Content measurement today has two significant weaknesses.
First, content success is often evaluated using tactical measures such as traffic or page metrics rather than business measures—conversion rate, revenue impact or profitability. Second, the content measures that exist are inconsistent and vary from channel to channel, leaving marketers with no insight into which content assets are really working.
“Marketers need better intelligence on the performance of their content—what it’s about, how it speaks, how effective it is at accomplishing certain goals, what emotions it calls to mind, etc.” —Ryan Skinner, Forrester
Here are two modern approaches to consider to address these shortcomings:
Outcome-Based Measurement Framework
The outcome-based measurement framework forces you to consciously decide what business goals you are working toward—that’s right, business goals, not content goals. Said another way, what are the real opportunities, challenges or both that your business is focused on for which a content strategy is a viable path forward? Content is the means to the end, the strategy, but not an objective in its own right.
We often hear confusion between goals and objectives. This rubric from Range.co should help clear it up:
For example, a business goal could be to increase market share; the program objective could be to improve brand credibility and consideration among new and competitive users; and the specific KPIs would relate to web visits and engagement rates on product pages, program sign-ups and content shares. For instance, an automotive manufacturer knows exactly how many car sales will come from the number of visits to a quote request page on its website.
Here’s an example of the outcome-based measurement framework:
With the measurement framework in place, you should prioritize your KPIs by their likely impact on the business goals. This in turn will inform how you invest in strategies to deliver against these KPIs.
You should establish a cadence for reporting out against the measurement framework that coincides with when decision-making happens for both optimization and program improvements. There’s no point in reporting unless decisions are made and actions are taken at the same time. Developing dashboards that automatically bring reports to life can reduce time spent on building reports and improve time spent on implications and action plans.
Content Quality Scores
For content performance itself, we often see that content success is focused on the amount of traffic that it receives. This, however, is not a reflection of the quality of the content. It merely reflects how well the content has been promoted. Content may receive the most traffic simply because it has been placed into copy rotations with paid media support.
We believe that content quality should be defined by how well it answers these questions:
- Does the content successfully engage the reader and hold his or her attention for the time that it should take to fully consume the content?

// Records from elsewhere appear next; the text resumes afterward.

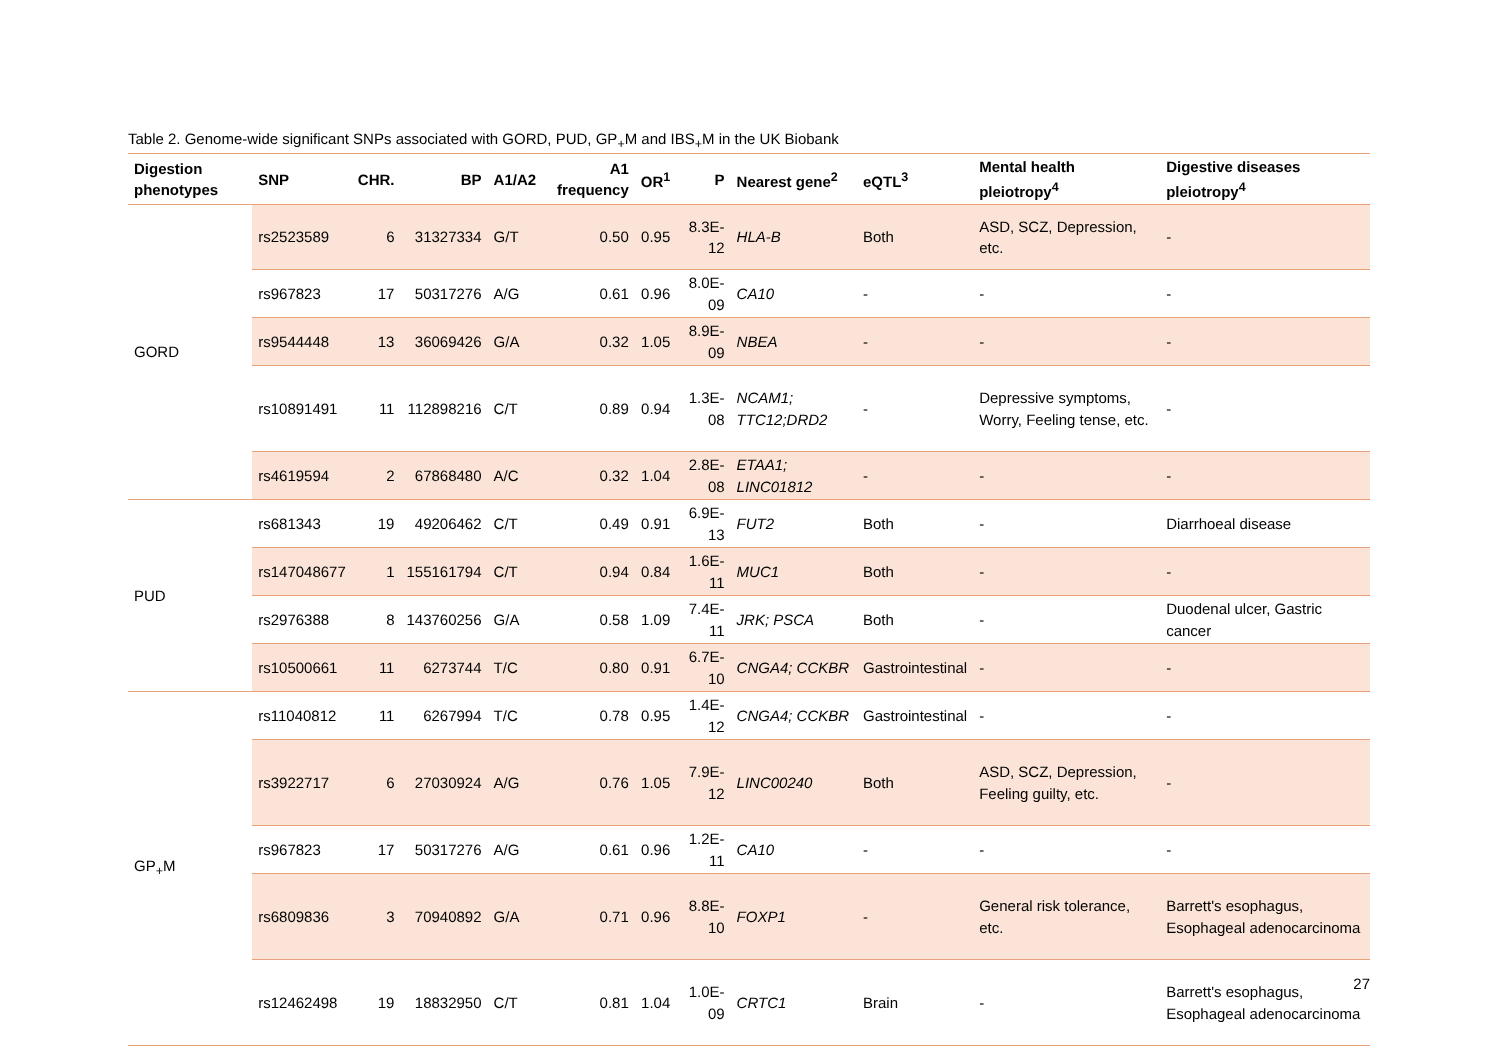Table 2. Genome-wide significant SNPs associated with GORD, PUD, GP<sub>+</sub>M and IBS<sub>+</sub>M in the UK Biobank
| Digestion phenotypes | SNP | CHR. | BP | A1/A2 | A1 frequency | OR<sup>1</sup> | P | Nearest gene<sup>2</sup> | eQTL<sup>3</sup> | Mental health pleiotropy<sup>4</sup> | Digestive diseases pleiotropy<sup>4</sup> |
| --- | --- | --- | --- | --- | --- | --- | --- | --- | --- | --- | --- |
| GORD | rs2523589 | 6 | 31327334 | G/T | 0.50 | 0.95 | 8.3E-12 | HLA-B | Both | ASD, SCZ, Depression, etc. | - |
| | rs967823 | 17 | 50317276 | A/G | 0.61 | 0.96 | 8.0E-09 | CA10 | - | - | - |
| | rs9544448 | 13 | 36069426 | G/A | 0.32 | 1.05 | 8.9E-09 | NBEA | - | - | - |
| | rs10891491 | 11 | 112898216 | C/T | 0.89 | 0.94 | 1.3E-08 | NCAM1; TTC12;DRD2 | - | Depressive symptoms, Worry, Feeling tense, etc. | - |
| | rs4619594 | 2 | 67868480 | A/C | 0.32 | 1.04 | 2.8E-08 | ETAA1; LINC01812 | - | - | - |
| PUD | rs681343 | 19 | 49206462 | C/T | 0.49 | 0.91 | 6.9E-13 | FUT2 | Both | - | Diarrhoeal disease |
| | rs147048677 | 1 | 155161794 | C/T | 0.94 | 0.84 | 1.6E-11 | MUC1 | Both | - | - |
| | rs2976388 | 8 | 143760256 | G/A | 0.58 | 1.09 | 7.4E-11 | JRK; PSCA | Both | - | Duodenal ulcer, Gastric cancer |
| | rs10500661 | 11 | 6273744 | T/C | 0.80 | 0.91 | 6.7E-10 | CNGA4; CCKBR | Gastrointestinal | - | - |
| GP<sub>+</sub>M | rs11040812 | 11 | 6267994 | T/C | 0.78 | 0.95 | 1.4E-12 | CNGA4; CCKBR | Gastrointestinal | - | - |
| | rs3922717 | 6 | 27030924 | A/G | 0.76 | 1.05 | 7.9E-12 | LINC00240 | Both | ASD, SCZ, Depression, Feeling guilty, etc. | - |
| | rs967823 | 17 | 50317276 | A/G | 0.61 | 0.96 | 1.2E-11 | CA10 | - | - | - |
| | rs6809836 | 3 | 70940892 | G/A | 0.71 | 0.96 | 8.8E-10 | FOXP1 | - | General risk tolerance, etc. | Barrett's esophagus, Esophageal adenocarcinoma |
| | rs12462498 | 19 | 18832950 | C/T | 0.81 | 1.04 | 1.0E-09 | CRTC1 | Brain | - | Barrett's esophagus, Esophageal adenocarcinoma |
27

- Does the content encourage the reader to dig deeper and engage with another piece of content that is also fully consumed?
- Does the content activate the reader to take an action that is important for the business?
- Does the content perform well in organic search?
With these answers, you can create quality scores that rank all of your content. You can weight the quality score if one question is more important than another.
You should start prioritizing and focusing on content within your owned channels, independent of traffic source, ideally creating a weighted quality score based on the content attributes that are important KPIs in your measurement framework.
Then you can create quality scores for each channel so you can see both the best content performance overall and how these quality scores change when you use only individual channels, like email, social or search.
One of the most important components of successful content measurement is to be religiously consistent on how you use performance insights to move forward with changes in strategies and tactics. Retroactively knowing if a strategy or marketing approach was successful will help to validate theories but should also inform testing plans, creative iterations, and audience and behavioral targeting.
- What worked? How do we do more of that?
- What didn’t work? Could it have performed in another channel or with different messaging?
- What larger themes are emerging?
- What surprised you most?
As you create more content that engages your audience and meets your business goals, you can also evolve the overall content strategy by making your content pillars, themes and topics more specific to areas where you are finding success. This will allow your content strategy to be less categorical and more distinct for your business.
Think of it as content Darwinism: Your content will become stronger, more specific to the audience’s wants and needs, and more effective. In this way, your content investment will become essential for your business.